Are supplements really worth the money?

About half of the adult population takes at least one supplement. It's easy to understand why supplements sell so much. The public has a legitimate desire to be in good health, and the supplement industry has a strong desire for good sales. They also noted that, in previous studies, vitamin E and beta-carotene supplements appear to be harmful, especially at high doses.

A recent review of many studies investigating the effects of taking vitamin supplements revealed that, for the most common vitamin supplements, there was no evidence that they had beneficial effects in preventing heart disease, stroke, or premature death. However, if you think you might want to start taking a particular supplement, it's always wise to check with a medical professional first. Because nearly all supplements are used without medical supervision or control, most of the approximately 50,000 adverse reactions that occur in the United States each year go unreported. We'll look at the most popular supplements in both categories, starting with preventive supplements used primarily by healthy people.

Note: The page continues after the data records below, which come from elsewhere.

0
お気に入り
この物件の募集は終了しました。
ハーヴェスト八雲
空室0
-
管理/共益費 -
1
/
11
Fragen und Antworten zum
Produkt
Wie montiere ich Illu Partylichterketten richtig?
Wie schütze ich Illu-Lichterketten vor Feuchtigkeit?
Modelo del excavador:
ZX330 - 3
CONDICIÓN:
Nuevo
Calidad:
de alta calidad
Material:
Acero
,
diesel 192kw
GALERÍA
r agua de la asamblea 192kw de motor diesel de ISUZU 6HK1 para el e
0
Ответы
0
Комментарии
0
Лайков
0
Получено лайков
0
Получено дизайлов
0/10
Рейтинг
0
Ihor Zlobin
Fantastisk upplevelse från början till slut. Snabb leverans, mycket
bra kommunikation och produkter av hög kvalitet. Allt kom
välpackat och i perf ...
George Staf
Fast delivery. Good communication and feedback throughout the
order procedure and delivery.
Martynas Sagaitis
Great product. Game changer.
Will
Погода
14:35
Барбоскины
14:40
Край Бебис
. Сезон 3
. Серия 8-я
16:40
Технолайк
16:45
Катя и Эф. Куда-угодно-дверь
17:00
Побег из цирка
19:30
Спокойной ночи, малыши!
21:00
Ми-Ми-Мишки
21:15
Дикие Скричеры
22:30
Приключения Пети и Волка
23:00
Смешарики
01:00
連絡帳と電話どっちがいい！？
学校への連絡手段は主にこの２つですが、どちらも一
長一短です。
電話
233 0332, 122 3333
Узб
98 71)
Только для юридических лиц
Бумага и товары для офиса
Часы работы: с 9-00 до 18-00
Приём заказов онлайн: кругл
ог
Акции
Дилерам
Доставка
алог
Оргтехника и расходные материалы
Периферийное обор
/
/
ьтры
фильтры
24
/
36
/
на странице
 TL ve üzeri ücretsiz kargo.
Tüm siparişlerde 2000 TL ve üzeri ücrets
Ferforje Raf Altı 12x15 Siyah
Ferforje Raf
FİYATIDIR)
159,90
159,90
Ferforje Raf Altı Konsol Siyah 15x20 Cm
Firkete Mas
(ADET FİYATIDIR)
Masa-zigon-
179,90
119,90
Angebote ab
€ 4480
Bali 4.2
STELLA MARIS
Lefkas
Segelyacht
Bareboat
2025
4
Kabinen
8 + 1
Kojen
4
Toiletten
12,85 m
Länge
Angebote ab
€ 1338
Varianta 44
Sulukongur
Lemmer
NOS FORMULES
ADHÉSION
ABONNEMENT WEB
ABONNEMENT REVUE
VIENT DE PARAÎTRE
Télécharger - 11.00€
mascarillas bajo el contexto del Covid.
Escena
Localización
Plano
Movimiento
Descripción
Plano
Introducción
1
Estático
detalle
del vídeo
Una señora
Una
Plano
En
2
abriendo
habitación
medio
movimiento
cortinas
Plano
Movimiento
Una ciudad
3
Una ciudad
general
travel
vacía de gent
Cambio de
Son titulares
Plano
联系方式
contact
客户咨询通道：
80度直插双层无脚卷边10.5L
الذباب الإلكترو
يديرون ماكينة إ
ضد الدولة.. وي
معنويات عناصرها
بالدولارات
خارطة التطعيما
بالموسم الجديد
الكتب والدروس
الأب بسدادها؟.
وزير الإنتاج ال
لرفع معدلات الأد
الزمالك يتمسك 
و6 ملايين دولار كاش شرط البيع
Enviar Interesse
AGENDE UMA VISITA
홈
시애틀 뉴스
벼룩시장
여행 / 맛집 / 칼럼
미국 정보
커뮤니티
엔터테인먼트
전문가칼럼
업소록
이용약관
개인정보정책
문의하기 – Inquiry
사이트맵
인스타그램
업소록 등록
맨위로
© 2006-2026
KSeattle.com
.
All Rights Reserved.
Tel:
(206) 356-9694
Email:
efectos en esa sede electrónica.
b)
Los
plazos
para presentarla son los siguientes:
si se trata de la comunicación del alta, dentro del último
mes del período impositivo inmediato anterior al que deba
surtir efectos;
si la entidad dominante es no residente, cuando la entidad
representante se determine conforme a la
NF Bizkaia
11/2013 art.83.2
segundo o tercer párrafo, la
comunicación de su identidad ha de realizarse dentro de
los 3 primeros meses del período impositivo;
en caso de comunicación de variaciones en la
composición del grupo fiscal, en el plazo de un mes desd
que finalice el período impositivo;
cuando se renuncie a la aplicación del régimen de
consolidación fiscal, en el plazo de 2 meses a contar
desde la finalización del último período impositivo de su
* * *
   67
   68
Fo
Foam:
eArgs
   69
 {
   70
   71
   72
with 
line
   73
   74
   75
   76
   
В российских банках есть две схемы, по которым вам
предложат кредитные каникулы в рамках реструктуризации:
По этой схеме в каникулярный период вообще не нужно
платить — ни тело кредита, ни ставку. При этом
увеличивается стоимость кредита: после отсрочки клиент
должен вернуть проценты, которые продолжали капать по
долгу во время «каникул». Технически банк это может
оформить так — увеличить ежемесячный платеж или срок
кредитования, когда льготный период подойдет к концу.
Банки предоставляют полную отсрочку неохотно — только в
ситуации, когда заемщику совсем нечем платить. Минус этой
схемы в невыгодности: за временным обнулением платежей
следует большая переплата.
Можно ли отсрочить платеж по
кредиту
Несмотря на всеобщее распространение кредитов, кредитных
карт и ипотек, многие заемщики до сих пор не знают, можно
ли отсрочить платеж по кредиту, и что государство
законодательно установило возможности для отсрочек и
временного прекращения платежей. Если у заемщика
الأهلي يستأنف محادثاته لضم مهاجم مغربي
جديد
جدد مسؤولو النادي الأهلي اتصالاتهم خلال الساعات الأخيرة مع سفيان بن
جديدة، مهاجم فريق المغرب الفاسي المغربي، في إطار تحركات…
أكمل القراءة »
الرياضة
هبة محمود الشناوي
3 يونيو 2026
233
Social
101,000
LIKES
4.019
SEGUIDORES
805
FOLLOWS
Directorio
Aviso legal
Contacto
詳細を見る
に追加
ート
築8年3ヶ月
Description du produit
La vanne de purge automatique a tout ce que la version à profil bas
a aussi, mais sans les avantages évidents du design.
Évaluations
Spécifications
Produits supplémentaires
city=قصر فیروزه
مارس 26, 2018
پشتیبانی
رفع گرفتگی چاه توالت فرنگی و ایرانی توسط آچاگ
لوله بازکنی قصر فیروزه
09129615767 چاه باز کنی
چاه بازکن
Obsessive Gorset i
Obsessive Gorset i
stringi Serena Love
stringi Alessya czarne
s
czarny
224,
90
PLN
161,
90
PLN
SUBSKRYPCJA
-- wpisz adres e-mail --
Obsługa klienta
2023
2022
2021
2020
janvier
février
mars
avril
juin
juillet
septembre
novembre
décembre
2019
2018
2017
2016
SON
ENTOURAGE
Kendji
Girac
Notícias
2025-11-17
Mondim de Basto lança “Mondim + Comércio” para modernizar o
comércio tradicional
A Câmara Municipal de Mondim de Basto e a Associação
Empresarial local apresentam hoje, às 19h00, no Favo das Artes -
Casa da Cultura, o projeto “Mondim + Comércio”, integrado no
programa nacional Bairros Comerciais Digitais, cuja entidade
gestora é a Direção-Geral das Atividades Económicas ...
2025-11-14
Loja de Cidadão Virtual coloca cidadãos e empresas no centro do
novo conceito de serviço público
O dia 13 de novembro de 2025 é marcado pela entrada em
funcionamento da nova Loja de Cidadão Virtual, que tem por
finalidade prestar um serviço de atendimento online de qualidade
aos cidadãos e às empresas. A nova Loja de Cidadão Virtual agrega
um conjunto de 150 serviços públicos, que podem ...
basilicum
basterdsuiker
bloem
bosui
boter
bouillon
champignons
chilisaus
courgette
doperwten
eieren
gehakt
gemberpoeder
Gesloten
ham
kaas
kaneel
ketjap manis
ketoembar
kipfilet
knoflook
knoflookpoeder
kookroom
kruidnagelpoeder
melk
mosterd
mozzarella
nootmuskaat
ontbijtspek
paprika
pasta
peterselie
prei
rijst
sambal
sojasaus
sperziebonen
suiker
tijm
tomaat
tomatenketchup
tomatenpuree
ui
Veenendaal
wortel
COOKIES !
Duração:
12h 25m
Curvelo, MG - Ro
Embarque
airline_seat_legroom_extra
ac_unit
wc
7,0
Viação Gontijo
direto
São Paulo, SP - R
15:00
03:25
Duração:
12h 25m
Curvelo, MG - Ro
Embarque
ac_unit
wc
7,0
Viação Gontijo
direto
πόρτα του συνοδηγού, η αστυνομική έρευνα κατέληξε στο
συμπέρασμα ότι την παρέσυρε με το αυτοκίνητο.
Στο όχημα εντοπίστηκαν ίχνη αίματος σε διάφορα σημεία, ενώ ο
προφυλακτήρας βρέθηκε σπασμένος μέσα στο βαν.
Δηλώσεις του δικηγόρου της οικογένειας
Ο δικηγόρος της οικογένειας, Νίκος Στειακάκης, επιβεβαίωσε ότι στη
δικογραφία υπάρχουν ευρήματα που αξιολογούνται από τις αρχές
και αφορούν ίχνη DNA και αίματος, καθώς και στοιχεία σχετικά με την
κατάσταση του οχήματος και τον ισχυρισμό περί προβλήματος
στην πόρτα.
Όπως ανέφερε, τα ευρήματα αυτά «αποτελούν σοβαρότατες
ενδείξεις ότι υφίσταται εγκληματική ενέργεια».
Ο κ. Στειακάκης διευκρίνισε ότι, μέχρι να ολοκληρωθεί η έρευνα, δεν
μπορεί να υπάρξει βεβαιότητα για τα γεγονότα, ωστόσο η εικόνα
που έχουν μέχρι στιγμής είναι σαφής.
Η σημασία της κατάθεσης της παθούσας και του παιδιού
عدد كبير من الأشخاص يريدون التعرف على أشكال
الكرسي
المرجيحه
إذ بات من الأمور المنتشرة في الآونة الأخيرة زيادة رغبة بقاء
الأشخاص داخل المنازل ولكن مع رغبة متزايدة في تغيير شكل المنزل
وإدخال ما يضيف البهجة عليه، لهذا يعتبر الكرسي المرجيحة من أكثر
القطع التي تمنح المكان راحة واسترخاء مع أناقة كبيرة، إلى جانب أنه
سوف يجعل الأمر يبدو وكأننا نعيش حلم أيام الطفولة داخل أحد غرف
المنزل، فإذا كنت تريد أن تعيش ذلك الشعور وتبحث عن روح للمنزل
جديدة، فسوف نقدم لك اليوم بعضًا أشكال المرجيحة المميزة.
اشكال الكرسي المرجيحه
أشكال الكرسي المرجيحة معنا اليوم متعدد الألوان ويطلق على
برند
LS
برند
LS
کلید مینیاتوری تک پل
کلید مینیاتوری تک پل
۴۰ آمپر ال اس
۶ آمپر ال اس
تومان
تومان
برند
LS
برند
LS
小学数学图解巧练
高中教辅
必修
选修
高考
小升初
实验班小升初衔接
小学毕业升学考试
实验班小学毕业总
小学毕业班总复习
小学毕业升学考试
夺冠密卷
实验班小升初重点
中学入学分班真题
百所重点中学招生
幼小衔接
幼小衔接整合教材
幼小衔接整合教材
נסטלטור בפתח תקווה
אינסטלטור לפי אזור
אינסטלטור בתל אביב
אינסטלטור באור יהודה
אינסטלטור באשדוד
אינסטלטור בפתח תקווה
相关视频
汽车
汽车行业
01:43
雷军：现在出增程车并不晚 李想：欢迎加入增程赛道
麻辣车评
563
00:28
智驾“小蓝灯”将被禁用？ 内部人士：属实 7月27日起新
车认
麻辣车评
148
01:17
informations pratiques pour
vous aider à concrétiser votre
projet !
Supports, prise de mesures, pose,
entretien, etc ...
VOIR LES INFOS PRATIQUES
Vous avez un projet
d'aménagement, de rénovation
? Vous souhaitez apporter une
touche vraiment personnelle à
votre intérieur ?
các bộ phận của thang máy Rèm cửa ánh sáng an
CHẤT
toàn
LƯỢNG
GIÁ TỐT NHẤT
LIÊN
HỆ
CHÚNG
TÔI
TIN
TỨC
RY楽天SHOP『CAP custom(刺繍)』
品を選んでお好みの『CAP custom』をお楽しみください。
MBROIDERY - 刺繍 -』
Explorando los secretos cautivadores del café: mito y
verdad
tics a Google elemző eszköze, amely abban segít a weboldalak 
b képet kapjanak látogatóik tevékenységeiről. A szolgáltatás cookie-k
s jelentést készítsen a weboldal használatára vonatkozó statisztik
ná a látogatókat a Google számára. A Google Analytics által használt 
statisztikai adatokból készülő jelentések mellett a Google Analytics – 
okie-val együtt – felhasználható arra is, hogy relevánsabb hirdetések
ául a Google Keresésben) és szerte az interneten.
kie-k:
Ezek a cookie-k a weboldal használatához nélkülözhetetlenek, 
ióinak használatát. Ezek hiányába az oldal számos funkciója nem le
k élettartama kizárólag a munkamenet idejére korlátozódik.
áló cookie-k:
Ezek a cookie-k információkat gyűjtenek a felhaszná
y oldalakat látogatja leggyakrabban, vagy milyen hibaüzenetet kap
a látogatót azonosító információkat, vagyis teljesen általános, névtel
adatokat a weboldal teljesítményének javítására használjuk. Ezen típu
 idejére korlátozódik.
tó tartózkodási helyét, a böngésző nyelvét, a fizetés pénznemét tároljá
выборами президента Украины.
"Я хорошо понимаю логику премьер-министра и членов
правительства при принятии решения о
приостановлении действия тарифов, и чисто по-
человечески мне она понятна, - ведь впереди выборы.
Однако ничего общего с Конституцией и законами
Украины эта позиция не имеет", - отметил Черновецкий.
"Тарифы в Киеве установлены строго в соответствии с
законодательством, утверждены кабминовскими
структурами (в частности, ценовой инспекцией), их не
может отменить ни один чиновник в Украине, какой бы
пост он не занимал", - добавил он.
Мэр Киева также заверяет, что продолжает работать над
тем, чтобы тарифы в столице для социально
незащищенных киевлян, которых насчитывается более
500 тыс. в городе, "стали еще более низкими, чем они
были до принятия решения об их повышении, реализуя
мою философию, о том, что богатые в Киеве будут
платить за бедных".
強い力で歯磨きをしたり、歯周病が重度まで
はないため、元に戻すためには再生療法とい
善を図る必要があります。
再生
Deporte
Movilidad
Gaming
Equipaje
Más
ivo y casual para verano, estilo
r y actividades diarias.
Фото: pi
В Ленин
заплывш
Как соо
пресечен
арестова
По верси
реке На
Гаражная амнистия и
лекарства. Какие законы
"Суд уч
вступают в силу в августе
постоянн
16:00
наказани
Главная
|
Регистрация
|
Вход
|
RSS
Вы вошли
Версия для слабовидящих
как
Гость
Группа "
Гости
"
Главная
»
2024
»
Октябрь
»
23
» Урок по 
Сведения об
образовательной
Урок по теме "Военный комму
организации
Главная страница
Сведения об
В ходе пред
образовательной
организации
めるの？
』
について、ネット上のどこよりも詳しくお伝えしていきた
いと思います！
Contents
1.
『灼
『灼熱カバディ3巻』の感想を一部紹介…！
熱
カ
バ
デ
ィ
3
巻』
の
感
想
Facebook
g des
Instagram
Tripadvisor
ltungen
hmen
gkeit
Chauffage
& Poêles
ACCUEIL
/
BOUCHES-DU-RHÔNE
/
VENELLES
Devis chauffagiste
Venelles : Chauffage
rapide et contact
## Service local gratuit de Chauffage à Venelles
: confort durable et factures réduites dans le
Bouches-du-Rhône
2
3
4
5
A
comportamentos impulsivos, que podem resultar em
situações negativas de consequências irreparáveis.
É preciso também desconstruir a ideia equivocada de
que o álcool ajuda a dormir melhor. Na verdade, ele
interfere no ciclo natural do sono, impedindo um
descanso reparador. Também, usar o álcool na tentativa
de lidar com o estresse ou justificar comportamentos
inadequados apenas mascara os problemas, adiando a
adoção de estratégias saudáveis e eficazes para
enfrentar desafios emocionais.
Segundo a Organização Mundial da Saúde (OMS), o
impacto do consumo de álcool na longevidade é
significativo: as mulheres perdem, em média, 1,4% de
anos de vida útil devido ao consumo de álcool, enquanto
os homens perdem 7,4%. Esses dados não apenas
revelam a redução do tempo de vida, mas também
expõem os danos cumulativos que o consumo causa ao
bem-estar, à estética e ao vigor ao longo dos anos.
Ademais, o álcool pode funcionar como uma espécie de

Previous research suggested that men who took vitamin E supplements may have a lower risk of developing prostate cancer. Many people take supplements in the belief that they will preserve health or prevent diseases; many others use them to treat specific conditions that have already developed. Of the supplements that aren't derived from vitamins and minerals, Hopp says, “fish oil is probably the one with the most scientific evidence to support its use. Half of American adults, including 70 percent of those 65 and older, take a multivitamin or other vitamin or mineral supplement on a regular basis.

Therefore, the next step is to carry out randomized clinical trials, in which volunteers are randomly assigned the supplement or an identical-looking placebo (dummy pill) while researchers track their health status. Vitamin supplements usually contain only one “active ingredient” in isolation, while foods bring together a wide range of different nutrients in different combinations. However, there are a handful of vitamins and supplements that, according to studies, might be worth taking for people with specific conditions. In addition, the effects of many supplements have not been tested in children, pregnant women, and other groups.

Vitamin C may not prevent or treat the common cold, but it may be worth taking the other commonly used cold supplement, zinc. These include glucosamine (for joint pain) and herbal supplements, such as echinacea (immune health) and flaxseed oil (for digestion). The MyDS app provides the latest information on supplements and allows you to keep track of the vitamins, minerals, herbs and other products you take.